Charlene had met every one of these supposed normal families. What she and Peter had was a loving, supportive, nurturing father-daughter relationship.
So what if nearly every six months of her life they’d moved hundreds or even thousands of miles to settle in a new town?
So what if their total assets could fit into three suitcases, two of them being hers?
So what if Charlene never finished school?
None of that mattered.
What mattered was that they loved each other. Peter taught her respect and
love. He taught her how to cook the best pancakes in the world and how to avoid a brain freeze when eating ice cream. He was there when she needed advice about the boy in the school band with the plump raspberry lips. He was the responsible parent who took her into Macy’s to buy her first trainer bra when she was thirteen. No topic was ever off limits, and he was the best father Charlene could have asked for.
She refused to believe Detective Chapel’s ludicrous claims.
Charlene stood and strolled to the board. They’d pinned the cards in a time line, with her most recent memories on the far right, and each day Chapel and his fellow officers had coaxed her back further. With each story she told, they added another card to the time line. Each afternoon, while she returned to her empty apartment and wondered what the hell she was going to do next, Chapel’s team would search for evidence to corroborate her stories.
A witness. A document. A record of some sort. Friends, coworkers, iconic places, bus companies, rental properties. Even names of restaurants they’d frequented and what she’d recalled either of them eating.
Some of the cards had pictures attached to them, like the elderly woman who’d shown her how to feed the rescued cats when she volunteered at the animal shelter in Boulder City, Nevada.
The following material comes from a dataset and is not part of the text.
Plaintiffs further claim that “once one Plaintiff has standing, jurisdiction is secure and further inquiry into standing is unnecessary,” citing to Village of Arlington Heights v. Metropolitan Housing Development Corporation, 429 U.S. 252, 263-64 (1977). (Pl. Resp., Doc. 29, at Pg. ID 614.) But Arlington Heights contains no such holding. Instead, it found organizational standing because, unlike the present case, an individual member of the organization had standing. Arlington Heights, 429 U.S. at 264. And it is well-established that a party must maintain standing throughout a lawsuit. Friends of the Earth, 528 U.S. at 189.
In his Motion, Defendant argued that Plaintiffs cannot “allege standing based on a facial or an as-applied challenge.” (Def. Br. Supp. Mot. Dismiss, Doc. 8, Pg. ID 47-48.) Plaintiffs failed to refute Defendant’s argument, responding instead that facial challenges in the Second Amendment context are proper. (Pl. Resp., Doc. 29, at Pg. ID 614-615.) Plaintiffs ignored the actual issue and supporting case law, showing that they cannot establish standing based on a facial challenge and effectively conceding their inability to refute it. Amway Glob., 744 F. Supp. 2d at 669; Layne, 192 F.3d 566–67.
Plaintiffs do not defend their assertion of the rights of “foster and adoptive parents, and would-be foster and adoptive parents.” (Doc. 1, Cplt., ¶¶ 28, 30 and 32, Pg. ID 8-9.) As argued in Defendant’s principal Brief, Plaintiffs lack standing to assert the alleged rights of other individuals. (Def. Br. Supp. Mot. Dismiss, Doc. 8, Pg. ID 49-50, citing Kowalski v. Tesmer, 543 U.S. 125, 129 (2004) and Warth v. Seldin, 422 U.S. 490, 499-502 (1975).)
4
Thankfully Mrs. Pierce had remembered her too. As did the young woman in Hot Springs, who’d been the same age as Charlene, who spent every night trying to stop her baby from suffering from colic. In the photo, the poor woman still had bags under her eyes that made her look middle-aged.
Some of the cards, however, had a big red question mark, indicating that more evidence was required. After a couple of weeks listening to Charlene rattle off certain unique details about each town, Detective Chapel expressed his surprise at her level of recall.
“It’s a game we play. We did play.” A pang of sorrow twisted in her heart.